● **PROBLEMS**
a – Answer these from the transcript about the climate talks in Bonn:
(i) At which university is Manjana Milkoreit an assistant professor?
(ii) What name do the parties give to the rules and details they are putting in place?
(iii) Until what year is the US a full member of the Paris agreement?
b – Using the transcript about the climate talks in Bonn, explain why the US would still have a good reason to attend the negotiations even after leaving the Paris agreement.

So what does all of this mean? What happens next? That’s what we’re going to be talking about. Our number (844) 724-8255. Let me introduce my guests. Katharine Hayhoe, professor of Political Science and Director of the Climate Science Center at Texas Tech University. She was the lead author on the new US Government report. Welcome to Science Friday.

KATHARINE HAYHOE: Thank you for having me.

IRA FLATOW: Manjana Milkoreit, assistant professor of political science at Purdue University. She has been at the talks in Bonn this week. Welcome to you, Dr. Milkoreit.

MANJANA MILKOREIT: Hi Ira, thanks for being on the show.

IRA FLATOW: Perhaps you can fill us in. What’s been happening at the talks this week? Can you give us a little wrap-up?

MANJANA MILKOREIT: Sure, happy to do that. So the talks have started, as you mentioned, working diligently on a lot of detail to work out how the Paris agreement can actually be implemented. Like any new agreement, the Paris agreement has left a number of questions open, and has raised a number of questions, especially with regards to implementing this new deal. And so parties are meeting to work out those details, which are really important to actually make it effective and make it work.

That’s what they’ve been doing. This is not very exciting work. It’s the nitty gritty of putting in place rules and details which parties call the Paris Rulebook. And that rulebook is supposed to be finished next year in 2018 and COP ’24 in Poland. So that’s what I’ve been doing.

IRA FLATOW: And of course, we’ve heard that Syria is in the accord, but the US is pulling out, though they still have people in Bonn this week. Is that sort of a contradiction or not?

MANJANA MILKOREIT: You might think that’s a contradiction. But actually for the time being, the US is still a full member of the Paris agreement. The agreement does not permit anybody to drop out for about three years after it comes into effect. That means until 2019 the US is a full member and therefore has a very good reason to be here. Even after that, they would have a good reason to be at the negotiations, because they’re still a member of the UN Framework Convention on Climate Change.

So there are some, the Paris Agreement is a component of that, a top component. And they would be, even if they dropped out of that, they would still be part of this larger Framework Convention, and therefore should be here to have a voice. And so that’s what they’re doing right now.

But obviously, it is a bit contradictory–

IRA FLATOW: Yeah.

MANJANA MILKOREIT: –as President Trump announces that he is not intending to stay in this agreement in the long run, but then negotiators are here and they’re actively participating in working out the details of the Paris Rulebook, which presumably will not apply to the US. So the negotiators are involved in making rules that will not apply to themselves if things go as President Trump intends them to go right now. So that of course has raised a few eyebrows, and might make things complicated, also, in terms of the credibility maybe of the negotiators around the table.

[Records contained in a dataset]
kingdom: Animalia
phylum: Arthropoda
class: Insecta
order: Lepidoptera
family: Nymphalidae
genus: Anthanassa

● **ANSWERS BELOW**
a –
(i) Purdue University
(ii) The Paris Rulebook
(iii) 2019

b – The US would still be a member of the UN Framework Convention on Climate Change, of which the Paris agreement is a component. As part of that larger convention, it should be at the negotiations to have a voice.